Reproduce the zoom lens description below word for word, from its title to its final sentence.

Text shown
▬▬▬▬▬▬▬▬▬▬

Zoom lens

A zoom lens formed of no more than four lens groups having refractive power of, in order from the object side, positive, negative, positive, and positive. The first and third lens groups are fixed in position, whereas the position of the second lens group along the optical axis is varied to change the focal length during zooming, and the position of the fourth lens group is adjusted along the optical axis so as to compensate for what otherwise would be movement of the image surface with zooming and distance to the object. The second lens group includes a negative lens element having a concave surface or a planar surface on its object side, a combined lens which includes a biconcave lens element joined to a positive meniscus lens element with its convex surface on the object side. The third lens group consists of a single lens element with at least one surface thereof being aspherical, and the fourth lens group includes a lens element having an aspherical surface. Various conditions are satisfied in order to ensure the overall length of the lens is short and that various aberrations, especially axial chromatic aberration at the telephoto end, are favorably corrected.

▬▬▬▬▬▬▬▬▬▬

Stored data
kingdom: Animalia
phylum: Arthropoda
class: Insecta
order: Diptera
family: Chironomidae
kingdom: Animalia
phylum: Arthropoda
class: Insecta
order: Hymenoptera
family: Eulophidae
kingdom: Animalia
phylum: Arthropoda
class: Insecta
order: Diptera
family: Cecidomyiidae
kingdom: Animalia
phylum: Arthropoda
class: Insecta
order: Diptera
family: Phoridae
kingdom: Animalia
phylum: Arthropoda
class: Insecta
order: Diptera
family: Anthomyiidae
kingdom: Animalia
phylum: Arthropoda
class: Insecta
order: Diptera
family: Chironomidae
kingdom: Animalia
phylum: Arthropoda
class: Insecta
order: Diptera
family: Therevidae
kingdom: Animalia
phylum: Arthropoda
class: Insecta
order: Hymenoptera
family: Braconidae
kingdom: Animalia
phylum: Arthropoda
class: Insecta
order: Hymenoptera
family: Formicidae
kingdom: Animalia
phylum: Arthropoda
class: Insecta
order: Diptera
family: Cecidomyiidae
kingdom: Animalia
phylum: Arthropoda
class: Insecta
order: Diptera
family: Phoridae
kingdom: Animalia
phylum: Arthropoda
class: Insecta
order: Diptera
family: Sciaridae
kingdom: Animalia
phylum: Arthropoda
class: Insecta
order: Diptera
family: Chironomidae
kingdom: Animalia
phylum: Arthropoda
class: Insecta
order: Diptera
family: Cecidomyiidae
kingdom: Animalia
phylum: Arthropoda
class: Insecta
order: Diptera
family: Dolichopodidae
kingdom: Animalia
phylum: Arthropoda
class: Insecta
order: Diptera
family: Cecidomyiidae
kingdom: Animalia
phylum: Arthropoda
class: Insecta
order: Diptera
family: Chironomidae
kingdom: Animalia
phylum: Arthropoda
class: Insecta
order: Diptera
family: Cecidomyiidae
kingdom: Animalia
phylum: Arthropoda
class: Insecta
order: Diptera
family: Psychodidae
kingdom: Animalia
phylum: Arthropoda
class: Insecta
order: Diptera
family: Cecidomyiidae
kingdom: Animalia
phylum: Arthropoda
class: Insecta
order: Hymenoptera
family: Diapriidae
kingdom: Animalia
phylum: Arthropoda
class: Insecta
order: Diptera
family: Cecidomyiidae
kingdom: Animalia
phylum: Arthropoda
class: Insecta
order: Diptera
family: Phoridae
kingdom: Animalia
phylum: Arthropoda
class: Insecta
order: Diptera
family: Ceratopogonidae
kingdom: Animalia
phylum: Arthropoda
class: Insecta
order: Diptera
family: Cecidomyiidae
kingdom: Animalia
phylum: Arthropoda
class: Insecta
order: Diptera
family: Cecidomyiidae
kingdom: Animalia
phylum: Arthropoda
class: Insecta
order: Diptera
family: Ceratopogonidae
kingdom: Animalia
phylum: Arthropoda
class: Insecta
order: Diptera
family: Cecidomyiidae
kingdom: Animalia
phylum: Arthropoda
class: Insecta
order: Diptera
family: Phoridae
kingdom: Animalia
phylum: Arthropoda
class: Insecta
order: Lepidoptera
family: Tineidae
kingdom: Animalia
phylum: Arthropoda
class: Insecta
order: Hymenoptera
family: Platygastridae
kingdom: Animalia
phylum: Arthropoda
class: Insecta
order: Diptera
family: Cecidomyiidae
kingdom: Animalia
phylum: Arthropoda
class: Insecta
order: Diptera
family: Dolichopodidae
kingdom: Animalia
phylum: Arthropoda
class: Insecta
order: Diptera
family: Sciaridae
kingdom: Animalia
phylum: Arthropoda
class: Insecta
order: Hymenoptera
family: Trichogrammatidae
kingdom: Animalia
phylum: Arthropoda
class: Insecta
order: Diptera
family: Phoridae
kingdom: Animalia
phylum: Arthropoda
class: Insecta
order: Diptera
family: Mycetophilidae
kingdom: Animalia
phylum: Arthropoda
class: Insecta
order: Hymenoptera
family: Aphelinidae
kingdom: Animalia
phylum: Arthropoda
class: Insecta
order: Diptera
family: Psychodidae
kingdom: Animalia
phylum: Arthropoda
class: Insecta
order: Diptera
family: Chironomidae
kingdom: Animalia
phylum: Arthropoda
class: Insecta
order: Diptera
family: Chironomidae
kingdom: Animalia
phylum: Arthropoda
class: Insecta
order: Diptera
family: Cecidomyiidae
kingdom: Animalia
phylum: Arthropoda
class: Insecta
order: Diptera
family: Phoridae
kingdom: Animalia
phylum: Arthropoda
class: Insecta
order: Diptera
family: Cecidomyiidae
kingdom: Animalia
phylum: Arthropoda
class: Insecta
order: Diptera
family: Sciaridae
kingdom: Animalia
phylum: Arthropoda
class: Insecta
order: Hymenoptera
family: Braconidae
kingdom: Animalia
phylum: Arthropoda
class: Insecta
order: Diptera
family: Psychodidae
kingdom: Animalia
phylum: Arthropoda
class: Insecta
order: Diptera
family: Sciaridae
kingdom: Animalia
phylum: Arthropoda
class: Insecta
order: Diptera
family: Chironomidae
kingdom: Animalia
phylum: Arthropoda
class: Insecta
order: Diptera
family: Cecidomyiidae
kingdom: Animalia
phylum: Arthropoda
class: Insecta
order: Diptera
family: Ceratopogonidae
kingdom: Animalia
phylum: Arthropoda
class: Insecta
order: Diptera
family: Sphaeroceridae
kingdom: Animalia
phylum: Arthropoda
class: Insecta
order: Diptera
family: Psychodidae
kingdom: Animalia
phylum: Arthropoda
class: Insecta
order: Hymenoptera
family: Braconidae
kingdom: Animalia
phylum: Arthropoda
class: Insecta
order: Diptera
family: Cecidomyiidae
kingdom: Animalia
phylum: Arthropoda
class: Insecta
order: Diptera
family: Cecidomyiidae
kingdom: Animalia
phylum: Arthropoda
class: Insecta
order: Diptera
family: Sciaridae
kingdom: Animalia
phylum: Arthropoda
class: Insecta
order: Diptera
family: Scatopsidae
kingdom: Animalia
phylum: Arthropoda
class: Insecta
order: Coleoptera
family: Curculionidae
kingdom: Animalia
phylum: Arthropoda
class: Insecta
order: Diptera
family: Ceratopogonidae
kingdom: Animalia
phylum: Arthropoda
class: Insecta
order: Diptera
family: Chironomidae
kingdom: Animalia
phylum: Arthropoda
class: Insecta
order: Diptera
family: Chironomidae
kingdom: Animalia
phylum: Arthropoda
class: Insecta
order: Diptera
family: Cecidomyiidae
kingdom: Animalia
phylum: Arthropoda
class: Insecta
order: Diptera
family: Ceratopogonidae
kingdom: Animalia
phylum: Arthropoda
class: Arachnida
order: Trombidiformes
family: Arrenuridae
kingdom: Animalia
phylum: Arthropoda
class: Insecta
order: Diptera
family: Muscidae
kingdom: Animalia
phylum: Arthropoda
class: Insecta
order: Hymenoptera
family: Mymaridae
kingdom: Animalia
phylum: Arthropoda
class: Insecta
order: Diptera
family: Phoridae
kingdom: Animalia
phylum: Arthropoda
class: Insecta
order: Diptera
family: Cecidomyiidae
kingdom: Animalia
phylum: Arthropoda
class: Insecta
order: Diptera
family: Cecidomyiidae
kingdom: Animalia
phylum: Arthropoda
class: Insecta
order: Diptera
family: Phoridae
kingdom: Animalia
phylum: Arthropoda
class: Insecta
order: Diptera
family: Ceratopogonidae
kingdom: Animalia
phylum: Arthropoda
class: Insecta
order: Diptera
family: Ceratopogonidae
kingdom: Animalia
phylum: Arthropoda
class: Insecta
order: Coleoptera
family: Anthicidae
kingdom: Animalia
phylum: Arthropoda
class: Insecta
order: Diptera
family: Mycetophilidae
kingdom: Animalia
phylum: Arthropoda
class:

▬▬▬▬▬▬▬▬▬▬

Answer to this exercise
Zoom lens

A zoom lens formed of no more than four lens groups having refractive power of, in order from the object side, positive, negative, positive, and positive. The first and third lens groups are fixed in position, whereas the position of the second lens group along the optical axis is varied to change the focal length during zooming, and the position of the fourth lens group is adjusted along the optical axis so as to compensate for what otherwise would be movement of the image surface with zooming and distance to the object. The second lens group includes a negative lens element having a concave surface or a planar surface on its object side, a combined lens which includes a biconcave lens element joined to a positive meniscus lens element with its convex surface on the object side. The third lens group consists of a single lens element with at least one surface thereof being aspherical, and the fourth lens group includes a lens element having an aspherical surface. Various conditions are satisfied in order to ensure the overall length of the lens is short and that various aberrations, especially axial chromatic aberration at the telephoto end, are favorably corrected.